* やること *
項目の最初から「Reading left to」を含む行まで（両端を含む）を一字一句変えずに書き写し、画像は答えから除くこと。

* 課題の資料 *
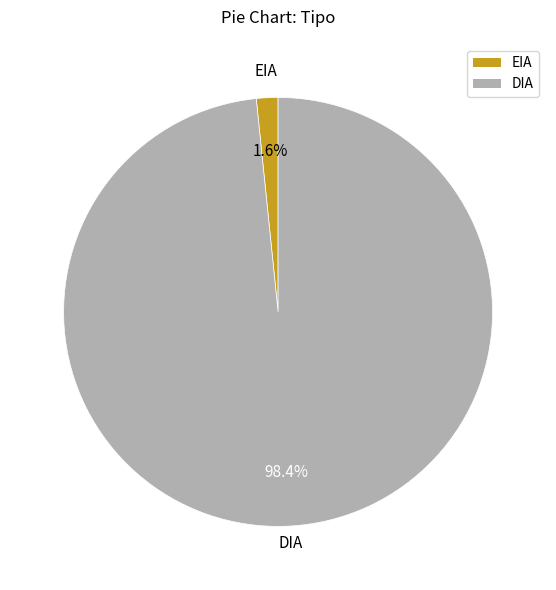

To the nearest percent, what is the difference between the DIA and EIA slice percentages?

97%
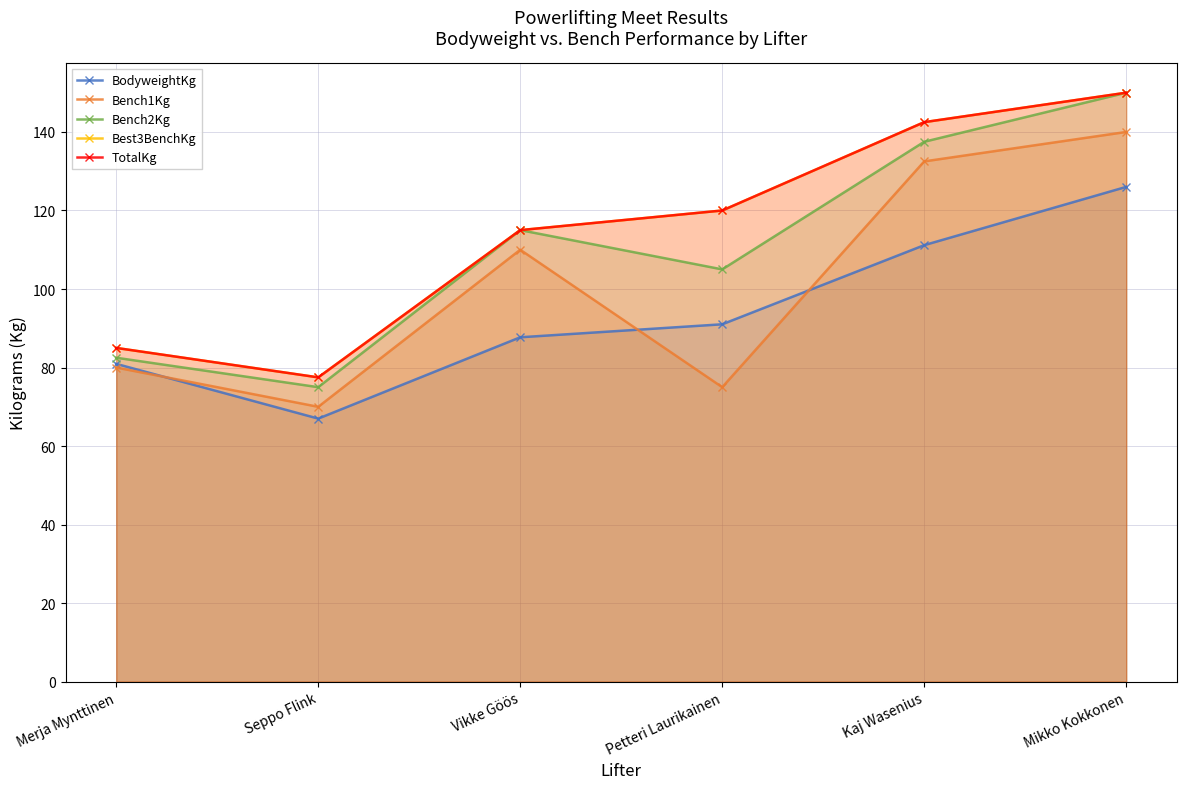

How many data points does each series have?

6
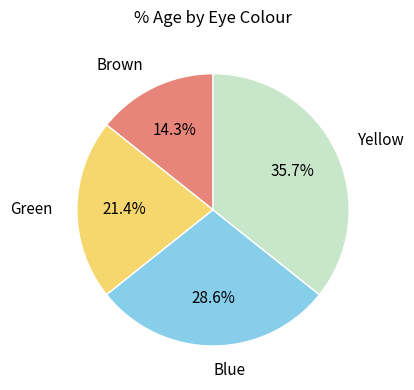

Count the number of slices in the pie.

4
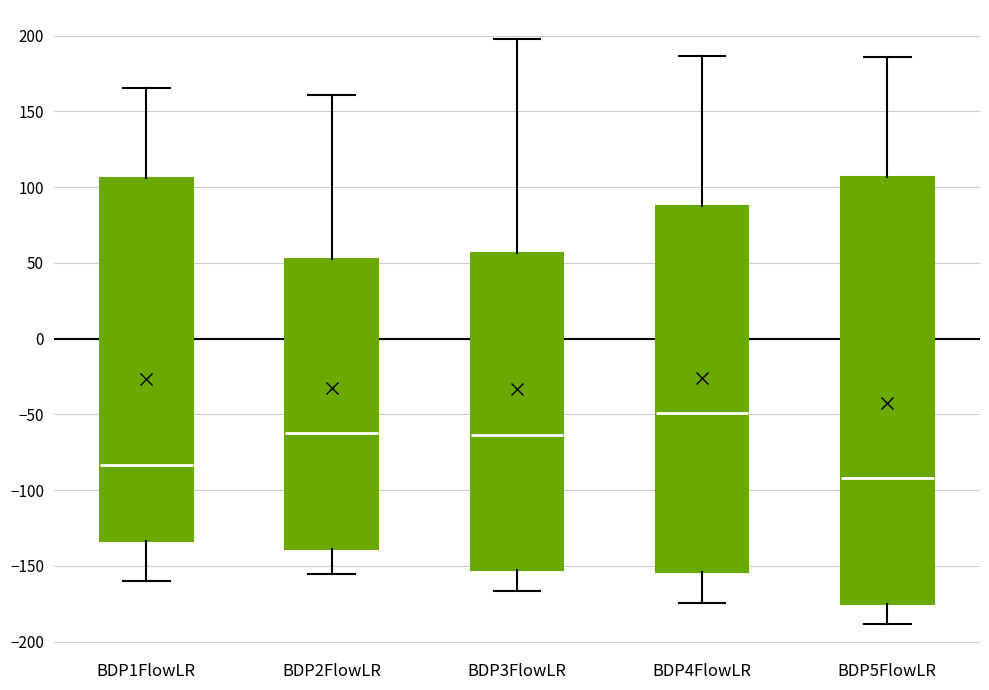

Reading left to right, transcribe this box plot: for each box, give where its median line is, the range the box spans, and where its two whiskers end, as read against the y-axis. The values are not printed on the chart, so give them approximately, as read against the axis.

BDP1FlowLR: median -85, box -135 to 105, whiskers -160 to 165
BDP2FlowLR: median -60, box -140 to 55, whiskers -155 to 160
BDP3FlowLR: median -65, box -155 to 55, whiskers -165 to 200
BDP4FlowLR: median -50, box -155 to 90, whiskers -175 to 185
BDP5FlowLR: median -90, box -175 to 105, whiskers -190 to 185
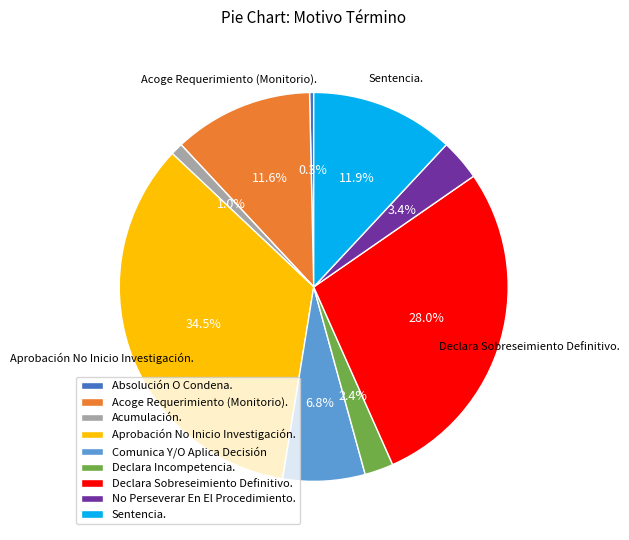

Does any single category account for the majority?

No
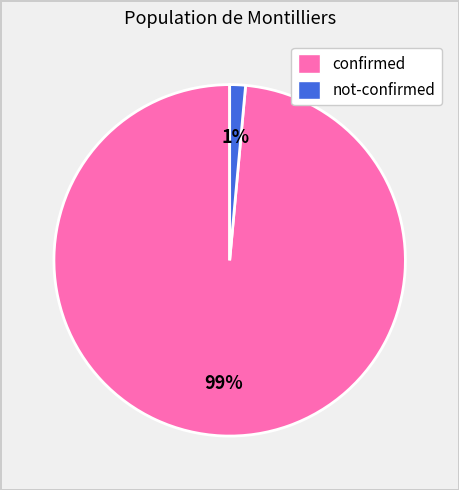

Between confirmed and not-confirmed, which is larger?

confirmed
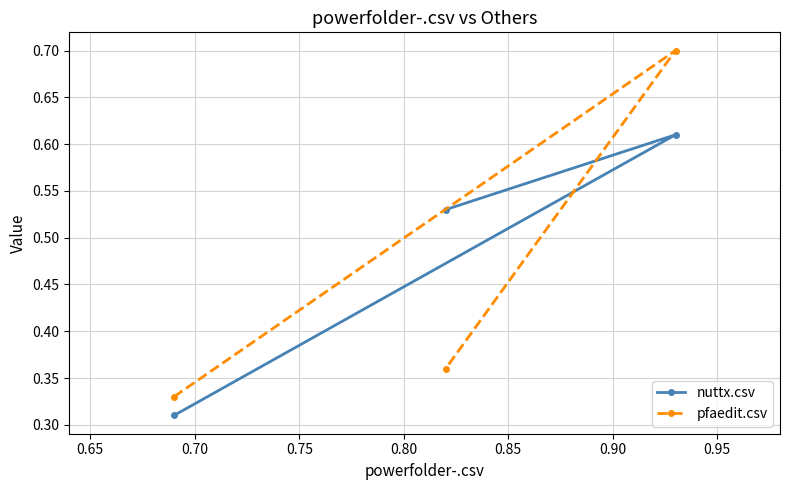

What is the value of the nuttx.csv point at the 1st from the left?

0.3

* 課題への回答 *
To the nearest percent, what is the difference between the DIA and EIA slice percentages?

97%

How many data points does each series have?

6

Count the number of slices in the pie.

4

Reading left to right, transcribe this box plot: for each box, give where its median line is, the range the box spans, and where its two whiskers end, as read against the y-axis. The values are not printed on the chart, so give them approximately, as read against the axis.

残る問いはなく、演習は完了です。